I'm not familiar with algorithmic steps in eprom
programming. Could this roughly be likened to a
It depends on the chip :-). If we ignore the really old devices for the
moment, and concentrate on the 2716 and later, there are 2 common algorithms.
The old, slow, one goes as follows :
1) Power up the chip
2) Apply Vpp. This is the programming voltage, and was 25V on old chips,
21 on slightly newer ones, and 12.5V on newer ones still. If you use too
high a voltage, you'll damage the chip. If you use too low, either it
won't program at all (which isn't too bad), or more worryingly, it'll
programm, but will loose data soon afterwards.
3) Select he location to be programemd using the address pins (normal TTL
levels)
4) Apply the data to be programmed into that location to the data pins,
again at TTL levels
5) Give a 'programming pulse' This is a 50ms TTL level pulse applied to a
particualr pin o nthe chip. Some devices have a special PGM input. On
others you apply it to the OE/ pin or something like that. The data sheet
should tell you.
From what I rememebr, this algorithm is the _only_
supported one on 2716
and 2732s, it's OK on 2764s and 27128s, but at least some
manufactuers
don't recoemnd it on larger chips
The other algorithm is called the 'intelegent algorithm' and is faster.
The first 4 steeps are as above, but instead of applying a 50ms
programming pulse, you apply a 1ms one, and then try to read the data
back. If it doesn't read back correctly, apply another 1ms pulse, and so
on, until either it verifies or you've given 50 pulses. In the later
case, the EPROM is bad (!). In the former case, you then apply 5 times as
many programming pulses as you already have given (I believe either as
sepearate 1ms pulese, or as one long pulse).

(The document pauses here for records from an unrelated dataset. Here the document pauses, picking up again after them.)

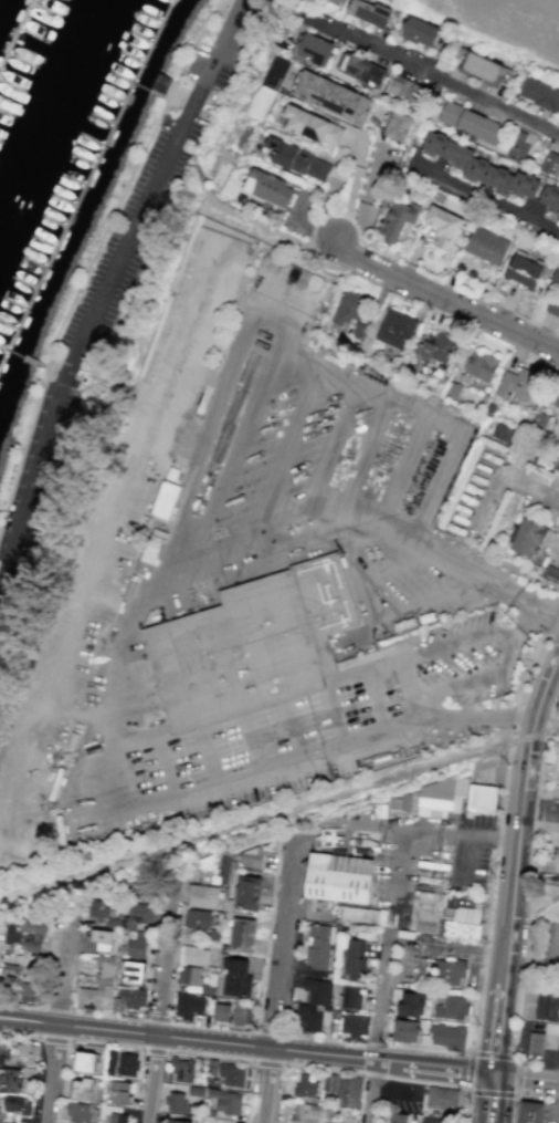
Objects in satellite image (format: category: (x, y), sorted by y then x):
building: (336, 1)
building: (369, 12)
building: (418, 31)
pier: (18, 36)
pier: (157, 41)
building: (312, 49)
building: (482, 68)
building: (360, 69)
road: (434, 74)
building: (406, 90)
building: (539, 94)
building: (331, 97)
building: (469, 122)
building: (312, 126)
building: (396, 126)
building: (518, 147)
building: (296, 160)
building: (549, 162)
building: (476, 165)
building: (269, 188)
road: (351, 192)
road: (485, 194)
building: (549, 197)
pier: (75, 211)
building: (395, 220)
building: (558, 220)
building: (442, 226)
road: (264, 234)
building: (485, 245)
road: (94, 251)
building: (523, 272)
building: (555, 278)
road: (109, 282)
parking lot: (110, 287)
road: (446, 301)
building: (346, 310)
building: (394, 328)
building: (436, 346)
pier: (23, 356)
building: (480, 366)
building: (516, 385)
building: (556, 403)
building: (503, 433)
road: (517, 464)
building: (557, 467)
road: (506, 477)
building: (163, 499)
parking lot: (545, 513)
road: (318, 533)
building: (526, 537)
building: (551, 572)
road: (478, 576)
road: (549, 618)
road: (521, 629)
building: (259, 637)
road: (448, 646)
road: (409, 689)
road: (408, 723)
road: (542, 747)
building: (441, 797)
building: (480, 798)
road: (538, 808)
road: (517, 811)
road: (538, 812)
railway: (279, 814)
road: (498, 826)
road: (470, 835)
parking lot: (472, 853)
building: (253, 857)
building: (222, 869)
building: (339, 878)
road: (398, 880)
building: (247, 892)
building: (203, 896)
road: (533, 907)
building: (98, 909)
building: (361, 915)
building: (137, 916)
building: (197, 919)
building: (463, 923)
building: (33, 925)
road: (528, 931)
building: (12, 933)
building: (243, 934)
building: (101, 939)
building: (32, 942)
park: (546, 943)
building: (138, 945)
park: (551, 946)
building: (319, 947)
building: (193, 955)
road: (534, 958)
building: (354, 960)
road: (165, 967)
building: (451, 968)
building: (133, 972)
building: (190, 975)
building: (235, 976)
building: (98, 984)
road: (278, 984)
building: (19, 989)
building: (318, 991)
building: (351, 996)
building: (410, 1002)
building: (546, 1005)
building: (188, 1006)
building: (451, 1006)
building: (221, 1012)
building: (242, 1013)
building: (308, 1018)
road: (60, 1023)
building: (354, 1025)
road: (496, 1025)
road: (380, 1028)
building: (405, 1029)
road: (19, 1032)
building: (447, 1034)
road: (54, 1038)
building: (535, 1041)
road: (106, 1042)
road: (247, 1046)
road: (154, 1051)
building: (2, 1052)
road: (209, 1053)
building: (21, 1054)
building: (84, 1061)
road: (515, 1061)
road: (468, 1062)
road: (267, 1063)
building: (127, 1064)
building: (212, 1066)
building: (182, 1070)
traffic signals: (494, 1072)
building: (231, 1074)
road: (526, 1076)
road: (391, 1078)
building: (11, 1079)
road: (152, 1079)
building: (329, 1082)
building: (305, 1086)
building: (81, 1088)
road: (515, 1090)
building: (348, 1091)
building: (120, 1092)
road: (536, 1093)
building: (441, 1096)
road: (492, 1097)
building: (226, 1101)
building: (177, 1102)
building: (17, 1104)
road: (512, 1109)
road: (557, 1109)
building: (307, 1112)
building: (530, 1112)
parking lot: (551, 1112)
building: (78, 1113)
building: (118, 1117)
building: (397, 1118)
building: (433, 1119)
building: (179, 1121)
building: (4, 1122)

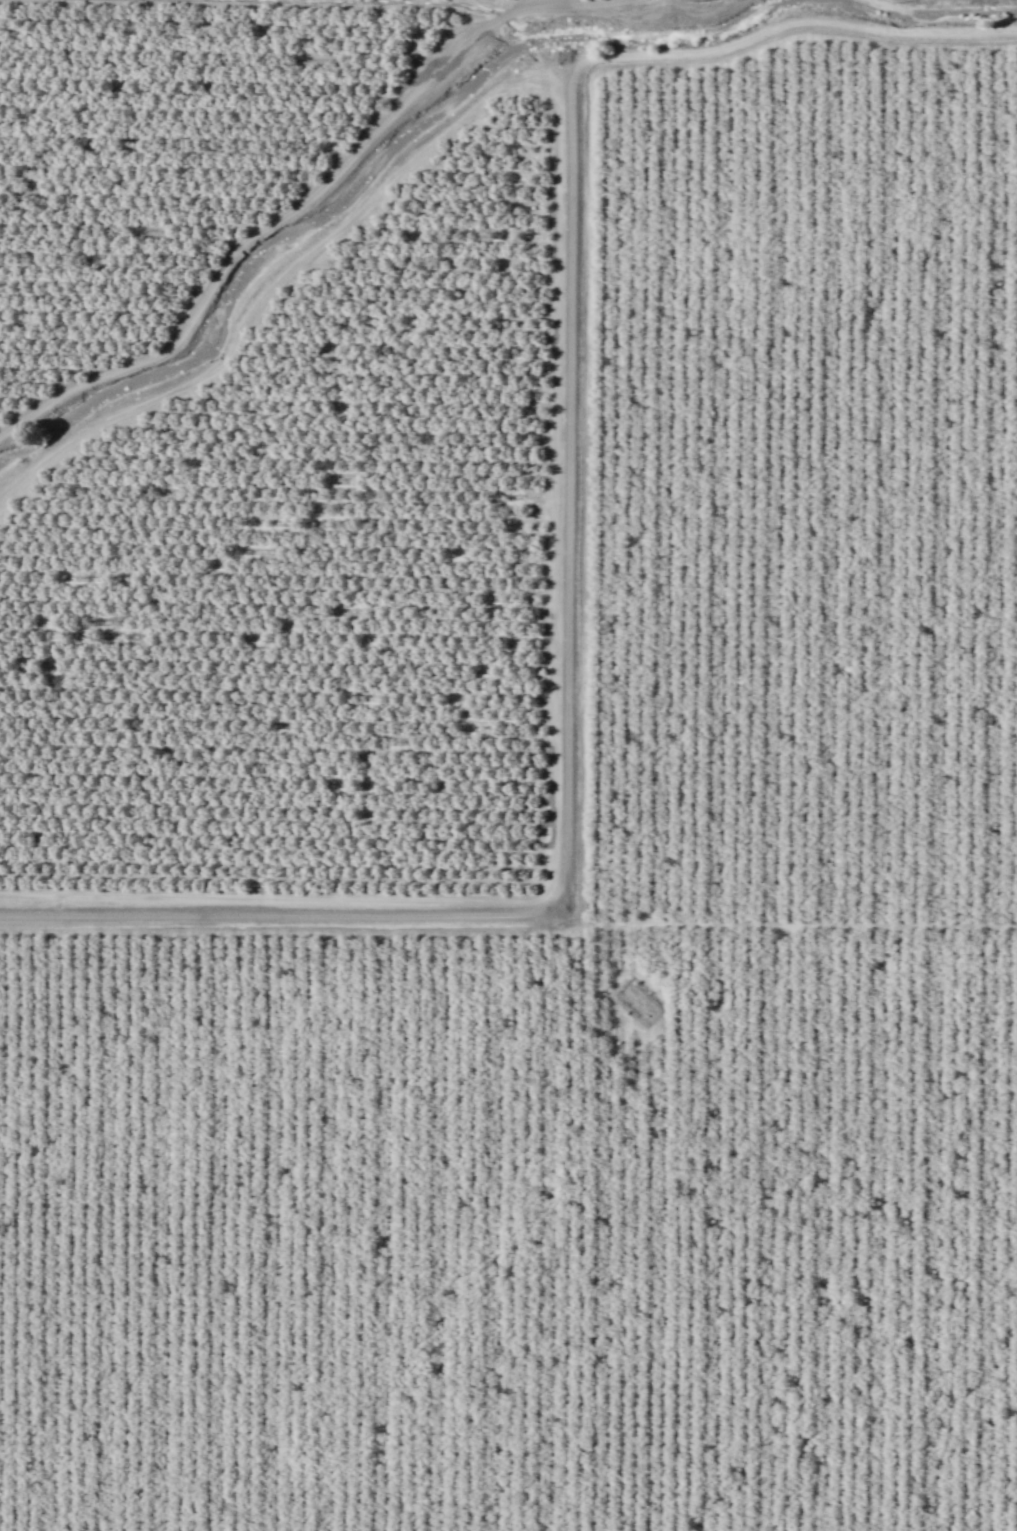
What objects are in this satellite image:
road: (359, 1)
road: (568, 2)
road: (515, 48)
road: (449, 125)
road: (300, 205)
road: (550, 755)
road: (565, 762)
road: (781, 923)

Some manufactuers suggest doing that verification of the programmed data
with the 5V power pin at some other voltage (often 6V). And that you
should do a final verification of the programmed data both with a high
supply voltage and a low one (4.5v) just to be sure.
IIRC, for some later EPROMs there was a way of reading out a
manufacture/device ID. It involved applying Vpp, and probably pushing the
5V lione up to 6V, and then doing odd things with the other pins (but at
TTL levels). This may be one some programmers refuse to program some
manfuacturer's devices, they don't recognise this ID (even though using
one of the 'geneirc' algorithms would work.